● **Problem requirements**: Copy the lines below word for word, leaving the pictures out of your answer.

━━━ Material for this exercise ━━━

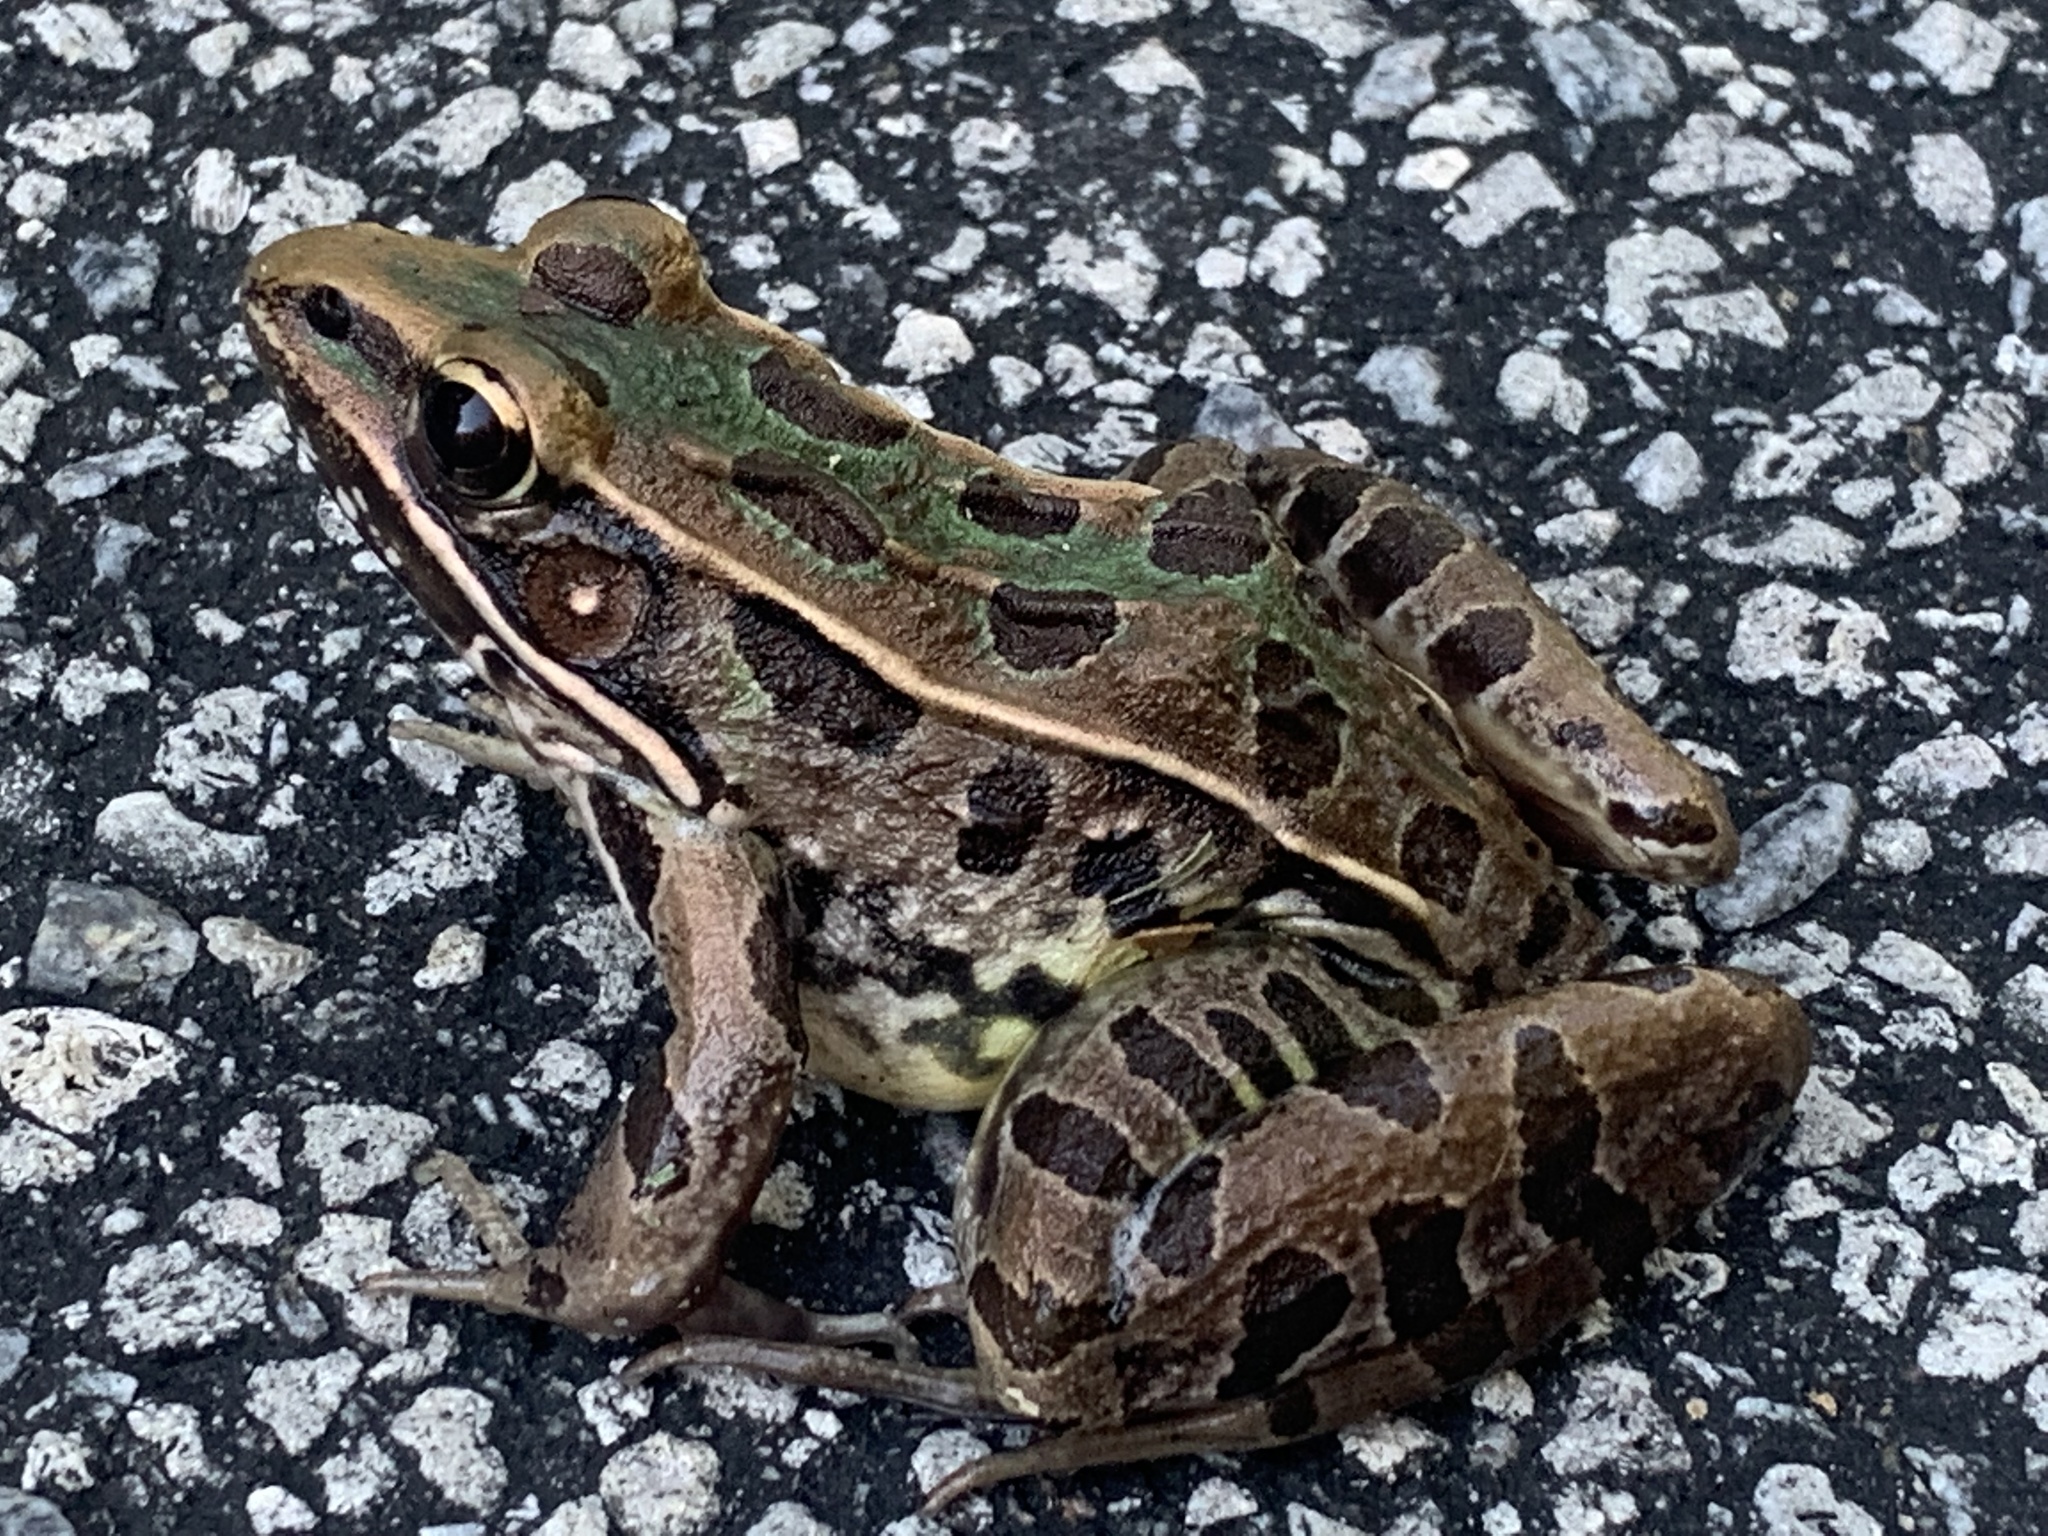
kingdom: Animalia
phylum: Chordata
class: Amphibia
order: Anura
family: Ranidae
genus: Lithobates
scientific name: Lithobates sphenocephalus
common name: Southern leopard frog
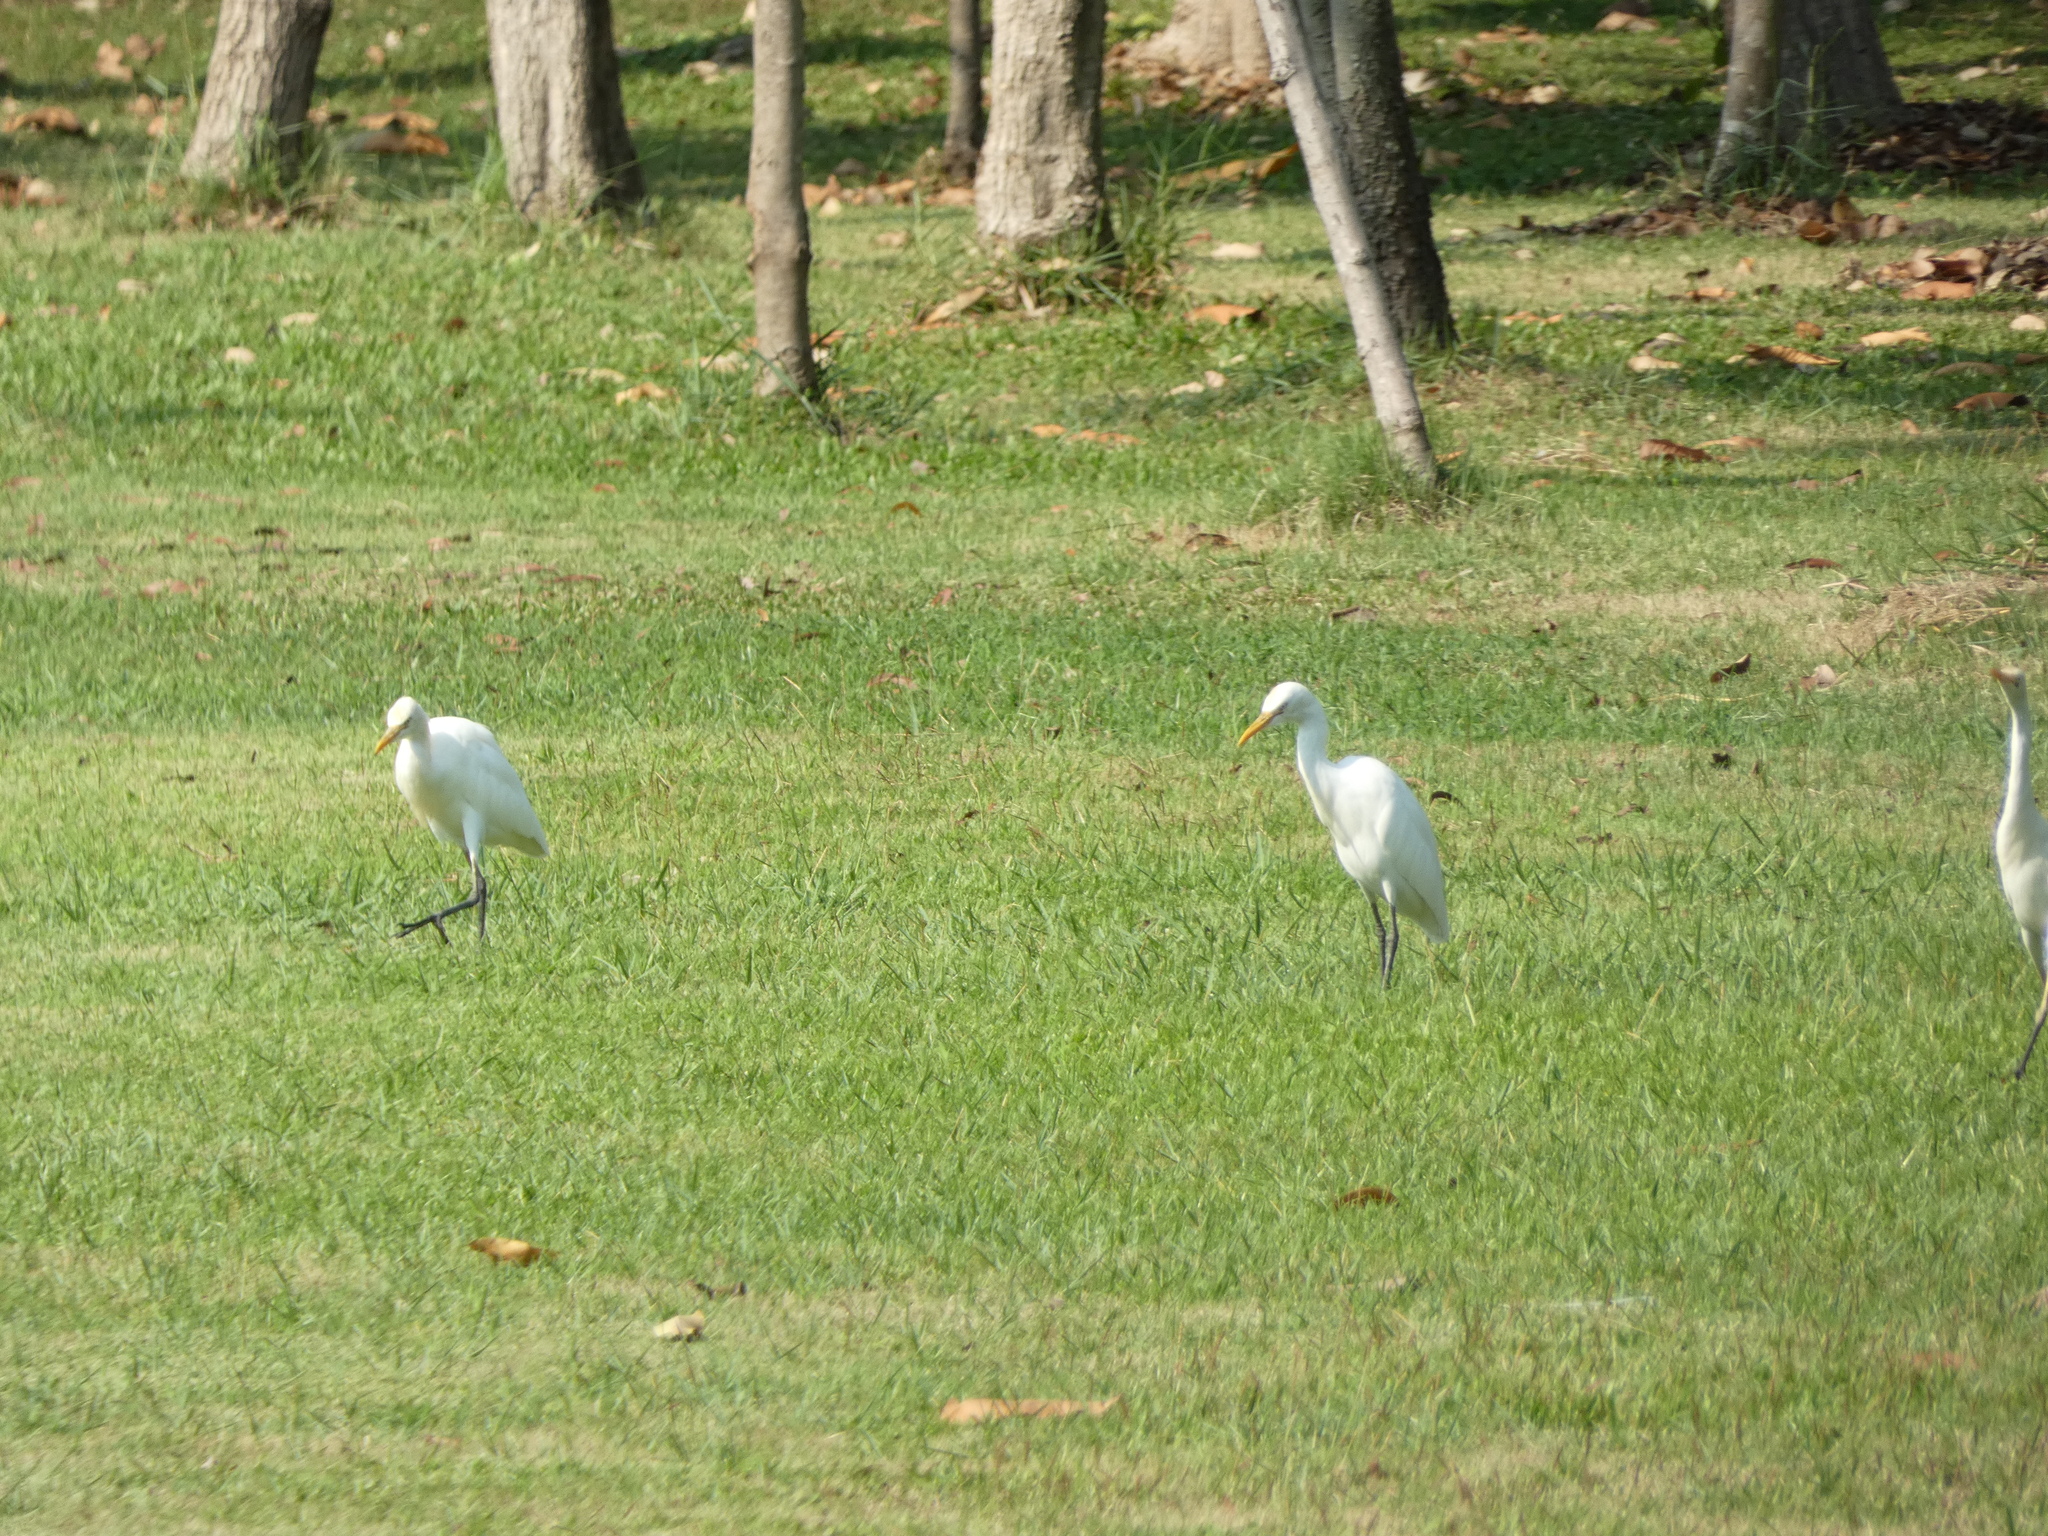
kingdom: Animalia
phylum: Chordata
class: Aves
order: Pelecaniformes
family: Ardeidae
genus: Bubulcus
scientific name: Bubulcus coromandus
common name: Eastern cattle egret
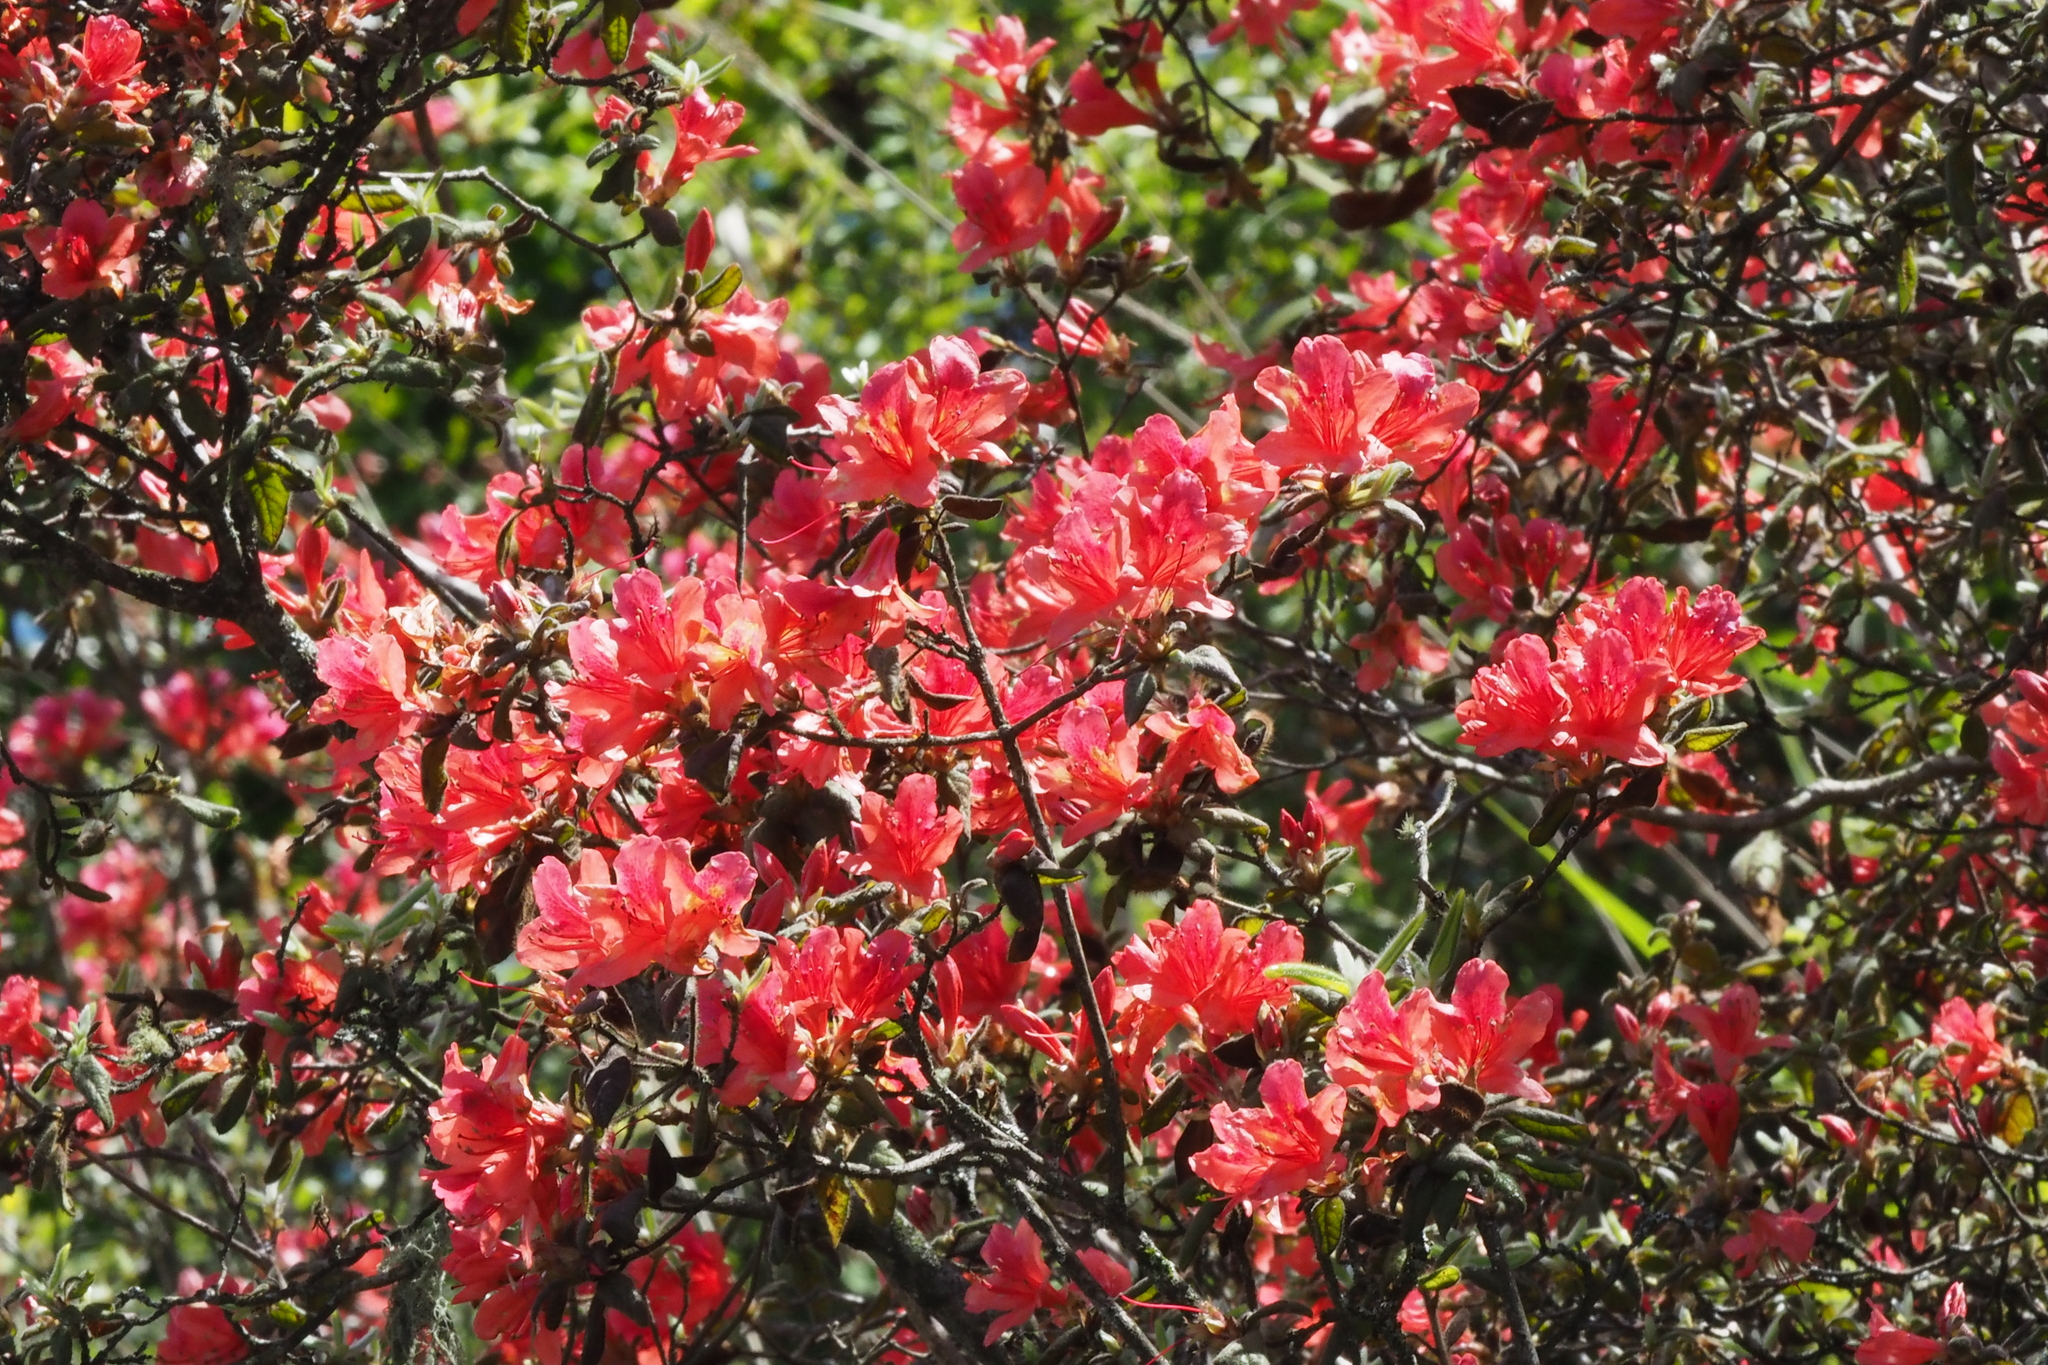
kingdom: Plantae
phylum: Tracheophyta
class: Magnoliopsida
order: Ericales
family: Ericaceae
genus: Rhododendron
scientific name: Rhododendron oldhamii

━━━

● **Reply**:
kingdom: Animalia
phylum: Chordata
class: Amphibia
order: Anura
family: Ranidae
genus: Lithobates
scientific name: Lithobates sphenocephalus
common name: Southern leopard frog
kingdom: Animalia
phylum: Chordata
class: Aves
order: Pelecaniformes
family: Ardeidae
genus: Bubulcus
scientific name: Bubulcus coromandus
common name: Eastern cattle egret
kingdom: Plantae
phylum: Tracheophyta
class: Magnoliopsida
order: Ericales
family: Ericaceae
genus: Rhododendron
scientific name: Rhododendron oldhamii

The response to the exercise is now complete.